§ **EXERCISE A**:
Rewrite the part of the account of the cat in the deep freeze that opens with the words "And I remember one" and closes with "for the cat.", replacing "Florence" with "Columbia".
§ **EXERCISE B**:
Reproduce the part of the dataset records that runs from the start of the entries through the line containing "medio de nuevos", with both ends included, and leave out the pictures.

PASSAGE SHOWN Block Start

And I remember one reason why. When I was three years old, my next door neighbors had a little girl the same age that I was, named Lucille.  And Lucille and I were friends, and she would come to my house, and I would go to her house, and I was three or four. I was living in Florence, South Carolina. And one day, let’s see, the other thing I did to this family was to put their cat in the deep freeze, and people were looking and looking for that cat, and I remember this. I still remember my mother opening the lid on the deep freeze because I learned they were looking for the cat. 

“Where is the cat? Where is the cat?”

And I said, “I know where the cat is.” 

And they said, “Where?”

“Well, it’s in our deep freeze.”

“Well, why?”

“Well, the cat was panting. I thought he was hot.”

I think he was panting because I had him, and cats often panic when little three year old children have them in a Vulcan death grip.

PASSAGE SHOWN Block End
PROVIDED ENTRIES Block Start

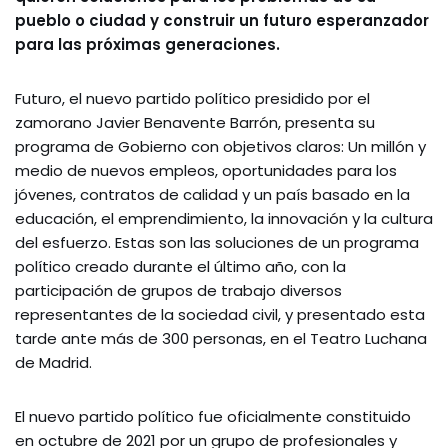
pueblo o ciudad y construir un futuro esperanzador
para las próximas generaciones.
Futuro, el nuevo partido político presidido por el
zamorano Javier Benavente Barrón, presenta su
programa de Gobierno con objetivos claros: Un millón y
medio de nuevos empleos, oportunidades para los
jóvenes, contratos de calidad y un país basado en la
educación, el emprendimiento, la innovación y la cultura
del esfuerzo. Estas son las soluciones de un programa
político creado durante el último año, con la
participación de grupos de trabajo diversos
representantes de la sociedad civil, y presentado esta
tarde ante más de 300 personas, en el Teatro Luchana
de Madrid.
El nuevo partido político fue oficialmente constituido
en octubre de 2021 por un grupo de profesionales y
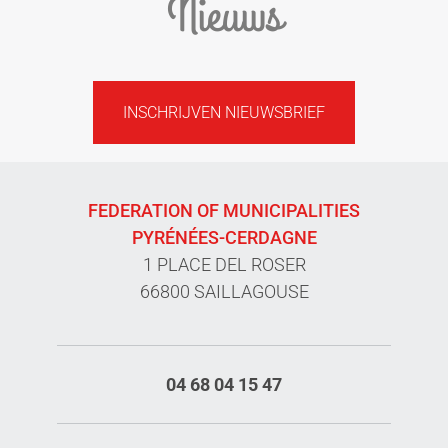
Nieuws
INSCHRIJVEN NIEUWSBRIEF
FEDERATION OF MUNICIPALITIES
PYRÉNÉES-CERDAGNE
1 PLACE DEL ROSER
66800 SAILLAGOUSE
04 68 04 15 47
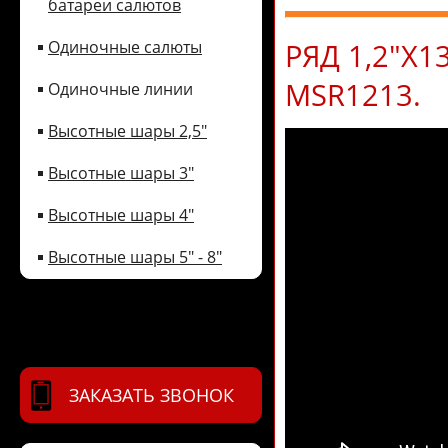
батареи салютов
РЯД 1,2"Х
Одиночные салюты
MSR1213.
Одиночные линии
Высотные шары 2,5"
Высотные шары 3"
Высотные шары 4"
Высотные шары 5" - 8"
ЗАКАЗАТЬ ЗВОНОК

PROVIDED ENTRIES Block End

§ **PROBLEM SOLUTION A**:
And I remember one reason why. When I was three years old, my next door neighbors had a little girl the same age that I was, named Lucille.  And Lucille and I were friends, and she would come to my house, and I would go to her house, and I was three or four. I was living in Columbia, South Carolina. And one day, let’s see, the other thing I did to this family was to put their cat in the deep freeze, and people were looking and looking for that cat, and I remember this. I still remember my mother opening the lid on the deep freeze because I learned they were looking for the cat.

§ **PROBLEM SOLUTION B**:
pueblo o ciudad y construir un futuro esperanzador
para las próximas generaciones.
Futuro, el nuevo partido político presidido por el
zamorano Javier Benavente Barrón, presenta su
programa de Gobierno con objetivos claros: Un millón y
medio de nuevos empleos, oportunidades para los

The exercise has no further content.